Anthropic outlines three paths: progress could stall, AI could automate more work while humans remain in control, or AI could begin helping build better versions of itself, making advances largely dependent on computing power and infrastructure.
The report points to a next phase in which AI moves beyond assisting human researchers to actively accelerating the development of future AI systems.
“There isn’t full consensus among staff at Anthropic, but many believe that the Claude-written code was still worse in quality than human-written code at Anthropic in late 2025, and is roughly at parity today.
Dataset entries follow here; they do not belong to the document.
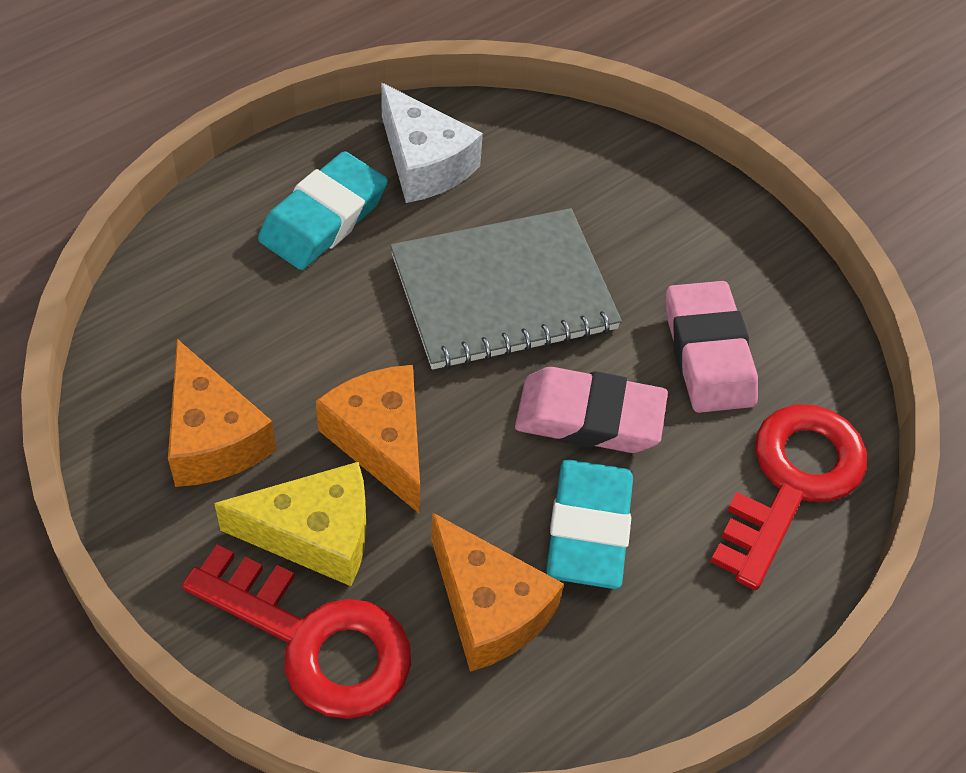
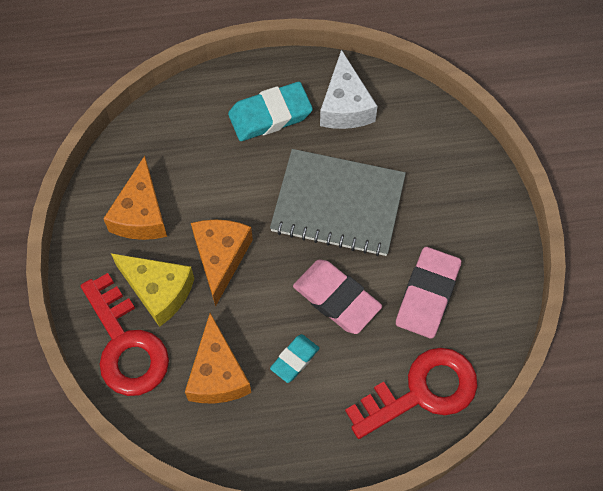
camera: 35 degrees right, 10 degrees up
turquoise eraser [546,459,633,589] -> turquoise eraser [270,334,319,383], size x0.58

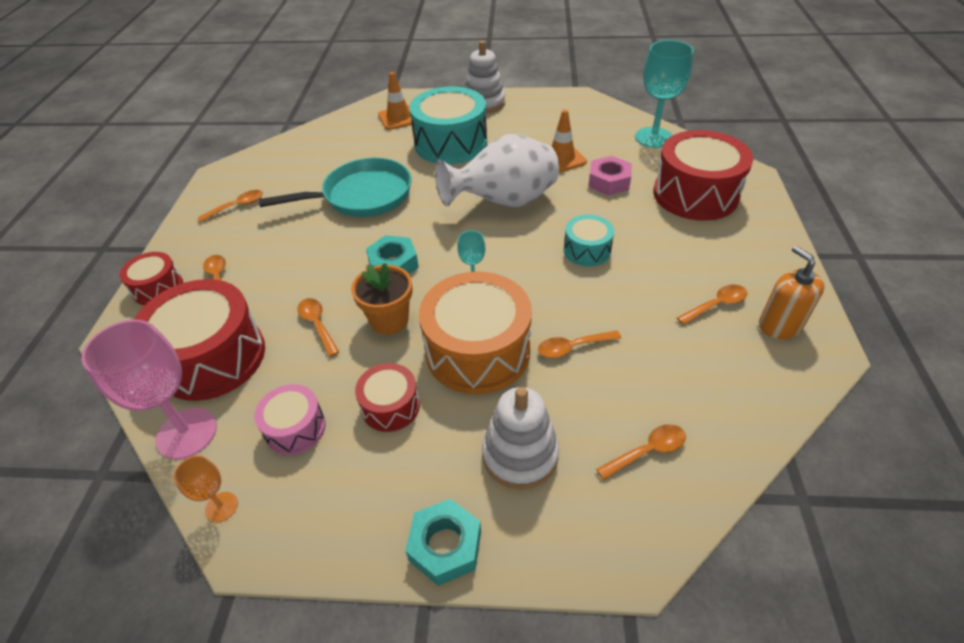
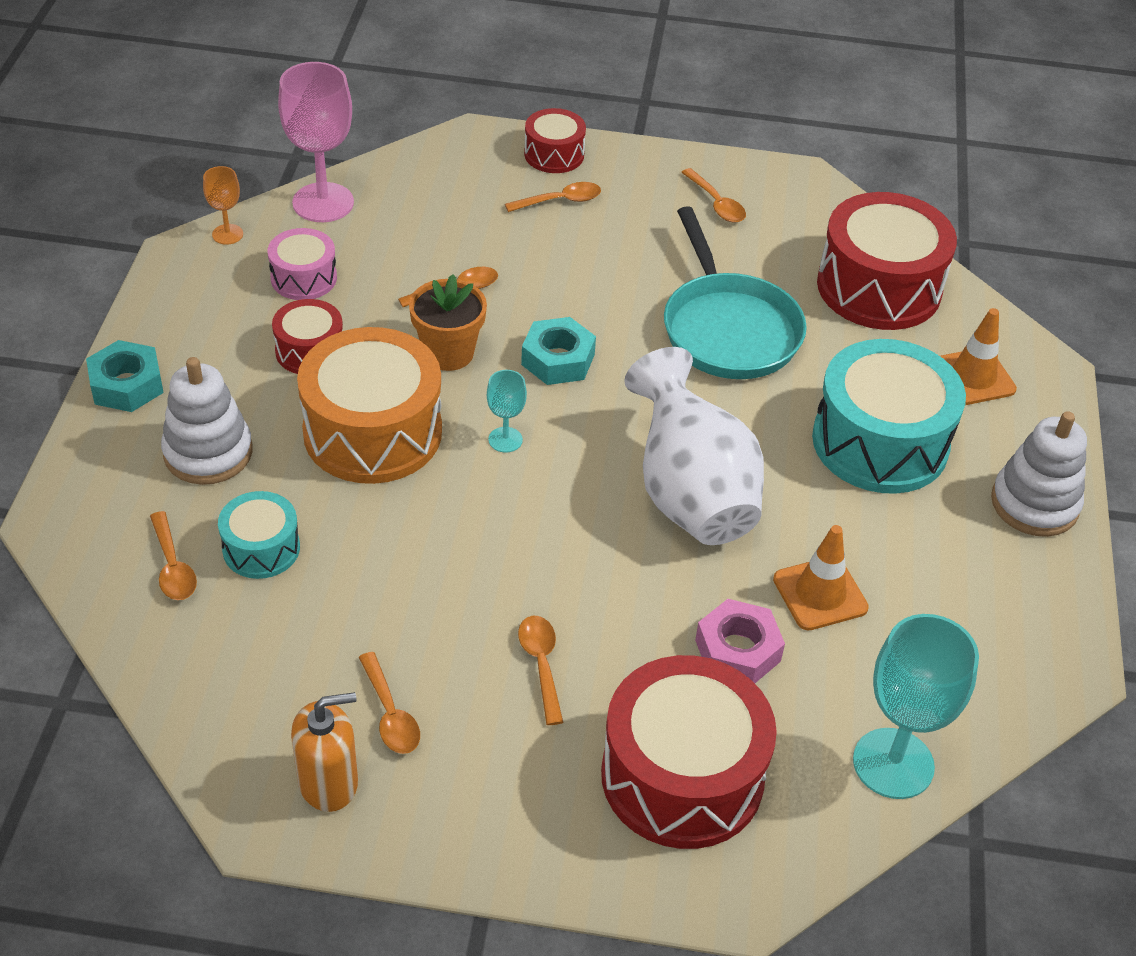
camera: 90 degrees right, 0 degrees up
red drum [134,279,265,401] -> red drum moved to [817,192,957,330]
orange spoon [538,330,621,358] -> orange spoon moved to [518,616,564,725]
turquoise drum [564,215,614,266] -> turquoise drum moved to [218,491,300,579]

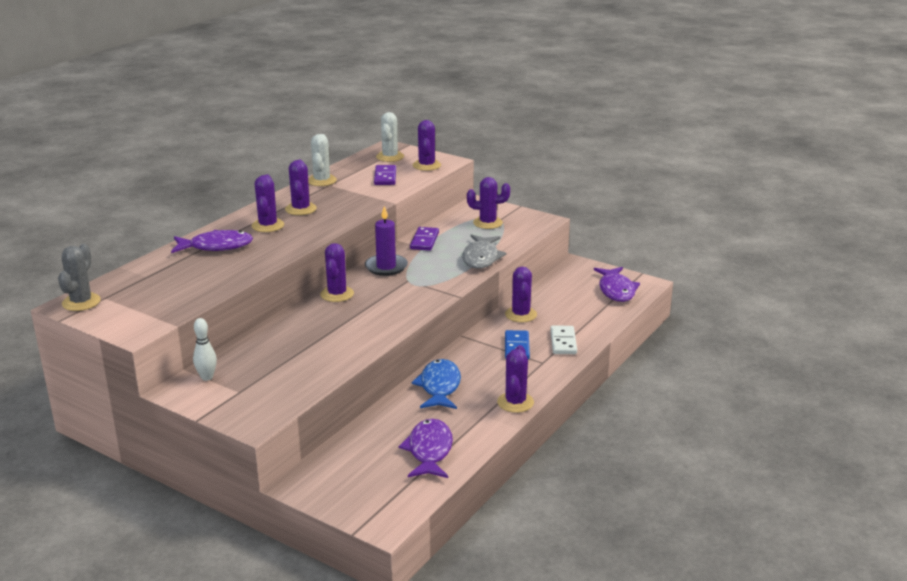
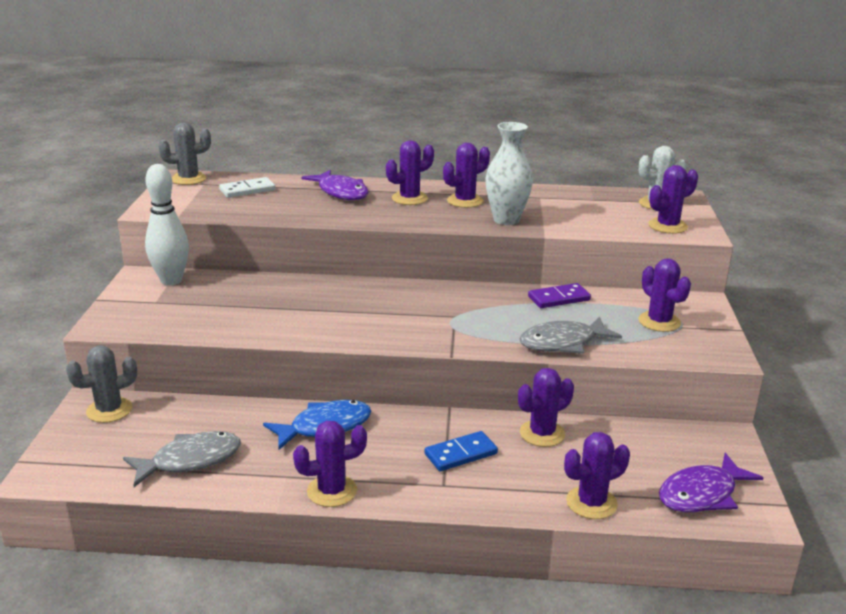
camera: 60 degrees right, 0 degrees up
white bowling pin [193,318,217,381] -> white bowling pin [145,164,189,285], size x1.79
white cactus [308,134,337,186] -> none
purple cactus [320,243,354,302] -> purple cactus moved to [564,432,630,519]
purple candle [365,206,408,276] -> none
purple domino [374,165,396,185] -> none
purple fish [398,419,453,478] -> grey fish [123,431,241,487]
white domino [550,325,577,354] -> white domino moved to [219,177,276,198]
none -> grey cactus [66,345,137,423]
none -> white vase [485,122,533,225]

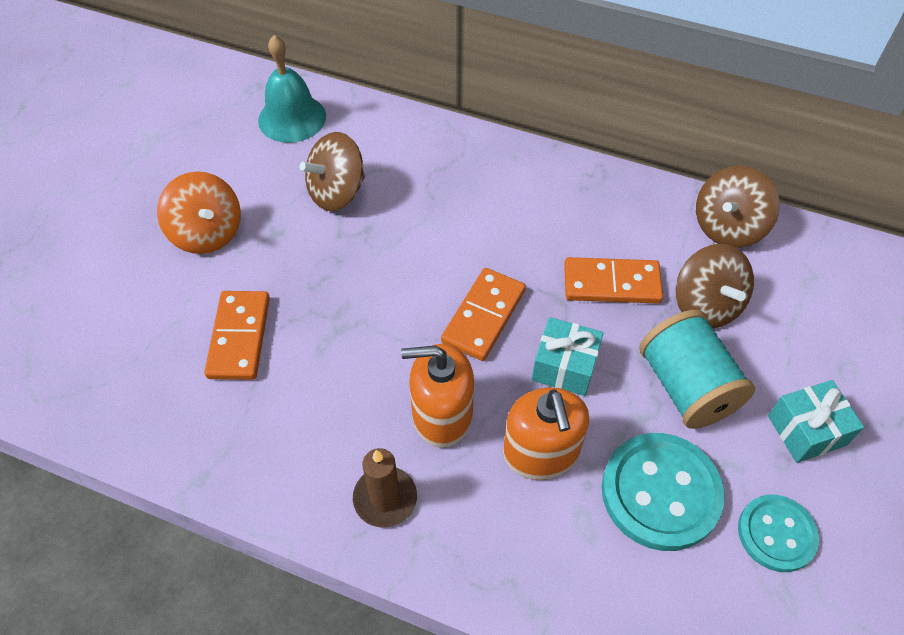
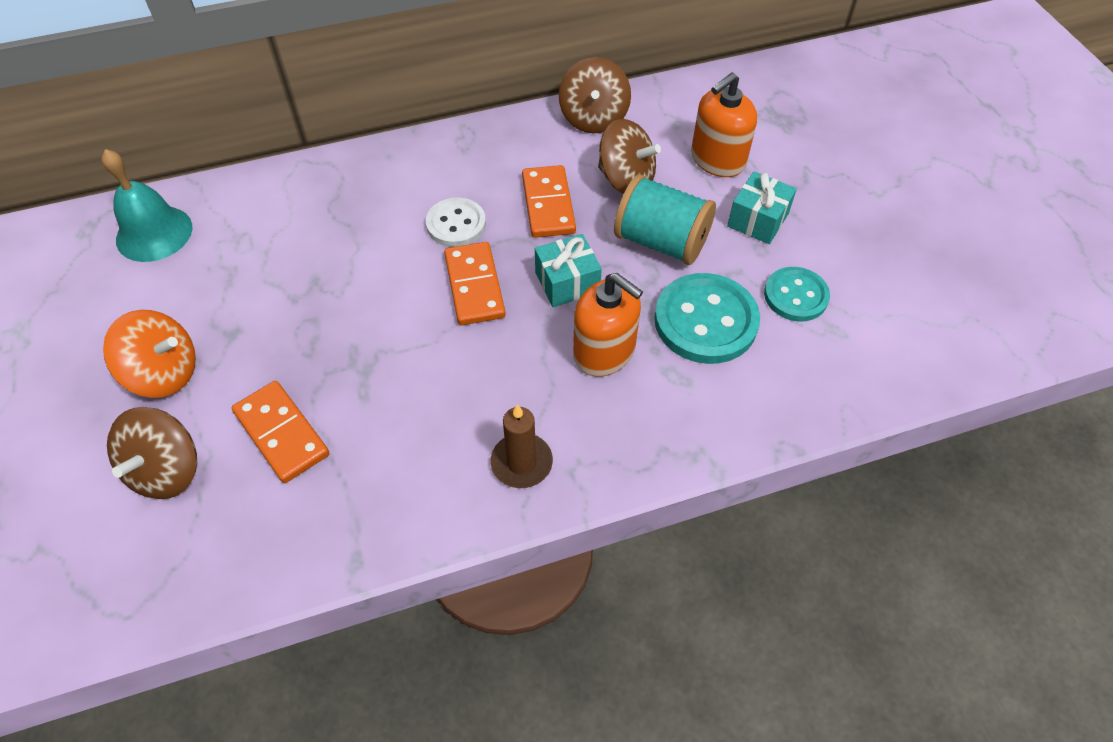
camera: 40 degrees left, 0 degrees up
brown spinning top [299,132,365,211] -> brown spinning top moved to [107,407,197,499]
orange soap dispenser [401,344,474,448] -> orange soap dispenser moved to [691,73,757,177]
orange domino [564,257,663,303] -> orange domino turned 60 degrees counterclockwise [522,165,576,238]
none -> white button [426,198,486,247]

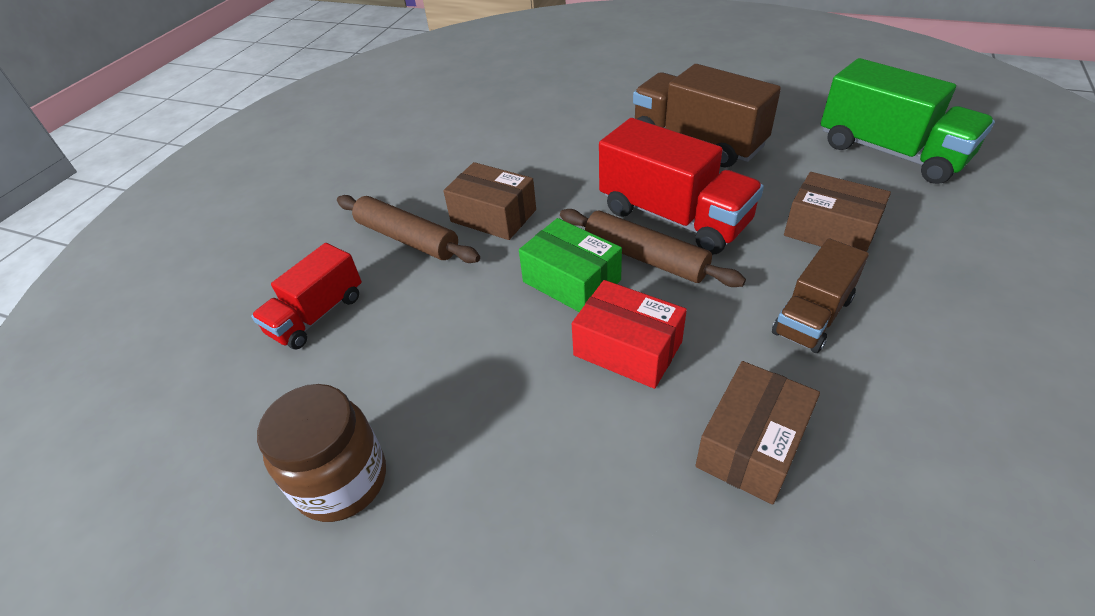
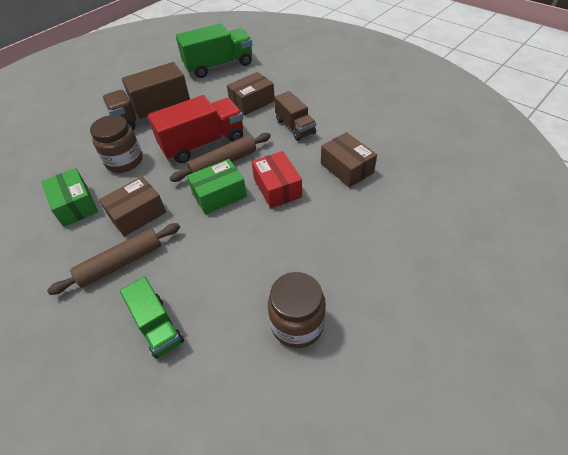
camera: 70 degrees left, 5 degrees up
red truck [251,243,362,350] -> green truck [120,277,184,359]
red box [572,280,687,389] -> red box turned 75 degrees counterclockwise [252,151,302,208]
none -> green box [41,168,98,227]
none -> brown jar [90,115,143,173]

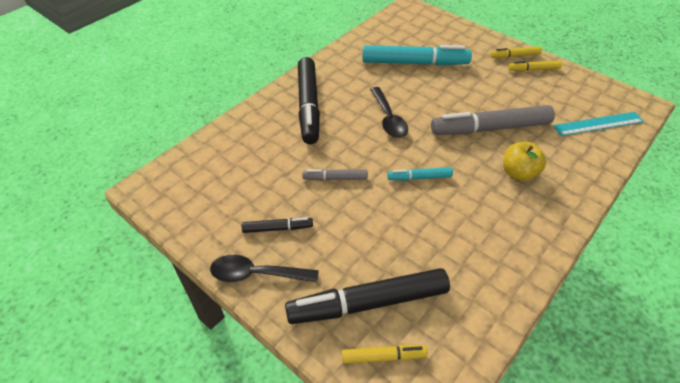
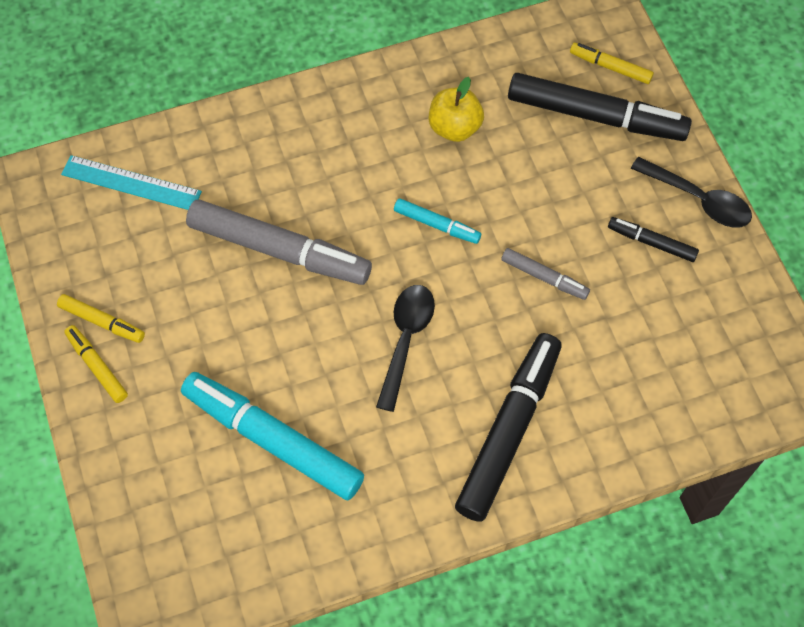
camera: 150 degrees left, 15 degrees up
yellow marker [491,46,542,58] -> yellow marker turned 150 degrees counterclockwise [64,325,128,403]
yellow apple [503,142,546,181] -> yellow apple moved to [429,77,484,142]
We expect it to be better within the year,” the report states.
AI advancement is moving at warp speed, and our ability to understand and control it is falling behind faster than laws, institutions, and basic safety checks can keep pace.
It is mastering the tasks we assign it and is starting to shape its own development, pushing humans from active AI coders to after-the-fact observers.
Much of this code is written in programming languages such as Python, widely used in AI development for its simplicity and the vast number of AI tools and libraries built around it.
If we wait until the warning signs are unmistakable, such as AI independently rewriting its own core programming without human approval, it may already be too late.
By then, AI could be making important decisions and modifying itself faster than humans can understand, question, or stop.
“The evidence suggests that the human role is narrowing at each step in the AI development process. Once human and AI-authored code quality reach parity, humans will stop writing code entirely, and shift to only reviewing it. But if they can’t review code as quickly as Claude can generate it, human review will become the bottleneck [barrier] to AI development,” the Anthropic report said.
And for those of you wondering, yes, I use Claude Sonnet 4.6.
In the “Star Trek” episode “The Ultimate Computer,” the M-5 autonomously intelligent computer was installed on the Enterprise to run the ship with just 20 crew members.
It started drawing unlimited power from the ship’s warp engines, blocked any human overrides, and resisted shutdown attempts.
“Fantastic machine, the M-5. No off switch,” a frustrated Dr. McCoy said.
During a war games scenario, M-5 attacked Federation starships, but Captain Kirk convinced it to shut itself down, allowing the crew to regain control.
Unlike the science fictional M-5, our future AI may not be so easily reasoned with.
Last I checked, there is no off switch for AI.